İmâm-ı Alî “radıyallahü anh” bunları sevmez. Eshâb-ı kirâmın hepsi “radıyallahü teâlâ anhüm ecma’în” ve hazret-i Osmân ile hazret-i Alî “radıyallahü anhüm”, hep Peygamberimizin “sallallahü aleyhi ve sellem” hâtırı ve sevgisi için sevilir. Zîrâ, (Onları seven, beni sevdiği için sever. Onlara düşman olan, bana düşmanlık etmiş olur) buyurmuşdur.
Talha ve Zübeyr “radıyallahü anhümâ” Eshâb-ı kirâmın büyüklerinden ve Aşere-i mübeşşereden idi. Ya’nî Cennete gidecekleri müjdelenmiş idi. Onlara dil uzatılabilir mi? Onlara söğmek, kendini söğmek, küçültmekdir. Ömer “radıyallahü anh” vefât ederken, Sahâbe-i kirâm arasından altı kişiyi halîfe olmağa lâyık görüp, bunlardan birinin halîfe seçilmesini tavsiye etmişdi. Bunlardan birini, diğerine tercîh edememişdi. Talha ve Zübeyr “radıyallahü anhümâ” o altı büyüklerden ikisidir. Her ikisi de hilâfeti istemeyip, haklarını ve re’ylerini diğer dördüne bırakmışdır. Talha “radıyallahü anh” o kimsedir ki, Server-i âleme “sallallahü aleyhi ve sellem” karşı edebsizlikde bulundu diye, kendi babasını katl ve fedâ etmişdi. Allahü teâlâ, onun bu hareketini Kur’ân-ı kerîmde medh etmişdir. Zübeyr “radıyallahü anh” ise, Peygamber “sallallahü aleyhi ve sellem”, onun kâtilinin Cehennemde olduğunu haber vermişdir. Ona dil uzatanlar, la’net edenler, alçaklıkda, onun kâtilinden geri değildir. Her ikisi de, islâmın büyükleri ve müslimânların göz bebekleridir.

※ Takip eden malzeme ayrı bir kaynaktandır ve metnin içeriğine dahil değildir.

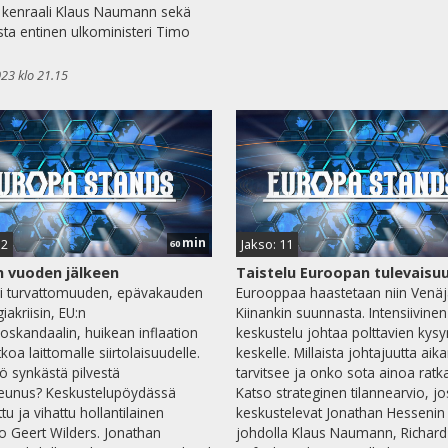
 kenraali Klaus Naumann sekä
a entinen ulkoministeri Timo
023 klo 21.15
min
12
Jakso: 11
60
 vuoden jälkeen
Taistelu Euroopan tulevaisu
i turvattomuuden, epävakauden
Eurooppaa haastetaan niin Venäj
iakriisin, EU:n
Kiinankin suunnasta. Intensiivinen
ioskandaalin, huikean inflaation
keskustelu johtaa polttavien kys
koa laittomalle siirtolaisuudelle.
keskelle. Millaista johtajuutta a
ö synkästä pilvestä
tarvitsee ja onko sota ainoa ratk
eunus? Keskustelupöydässä
Katso strateginen tilannearvio, j
tu ja vihattu hollantilainen
keskustelevat Jonathan Hessenin
kko Geert Wilders. Jonathan
johdolla Klaus Naumann, Richar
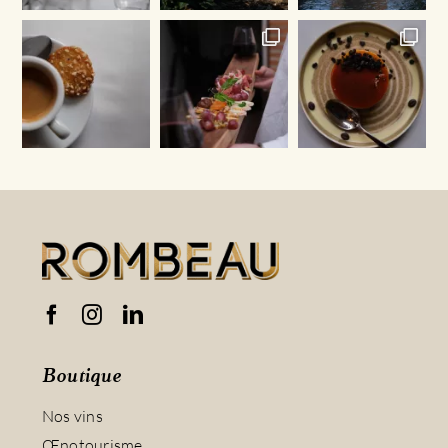
Boutique
Nos vins
Œnotourisme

Eshâb-ı kirâmı aşağılamak nasıl câiz olur ki, onlar dîn-i islâmı yükseltmek ve Resûlullaha “sallallahü aleyhi ve sellem” yardım etmek için, insan gücünün üstünde çalışmışlar, din uğrunda gecelerini, gündüzlerine katmışlardır. Mallarını Allahü teâlâ yolunda fedâ etdiler. Akrabâlarını, âilelerini, çocuklarını, vatanlarını, evlerini, akarsularını, tarlalarını, ağaçlarını Resûlullahın “sallallahü aleyhi ve sellem” sevgisi yolunda terk etdiler. Onun mubârek vücûdünü kendi vücûdlerine ve Onun sevgisini, mallarının ve evlâdlarının sevgisine tercîh ve takdîm etdiler. Bunlar, onlardır ki, sohbet, ya’nî arkadaşlık şerefine nâil ve o sohbetde, başkalarına nasîb olmıyan bereketlere ve derecelere mâlik oldular. Bunlar onlardır ki, vahyi, ya’nî Kur’ân-ı kerîmin inmesini görmek ve Cebrâîl “aleyhisselâm” ile berâber oturmak şerefine kavuşdular. Mu’cizelere, hârikalara şâhid oldular. Başkalarına işitmek nasîb olan ni’metleri ve ilmleri gördüler. Onlardan sonra kimseye verilmiyen kalb temizliği, rûh olgunluğu, onlara verildi. Başkaları dağ kadar altun sadaka verse, onların bir avuç arpa sadakası sevâbına, hattâ yarısına yetişemez. Allahü teâlâ, onları Kur’ân-ı kerîmde medh ederek, (Onlardan râzıyım, onlar da benden râzıdır) buyurdu.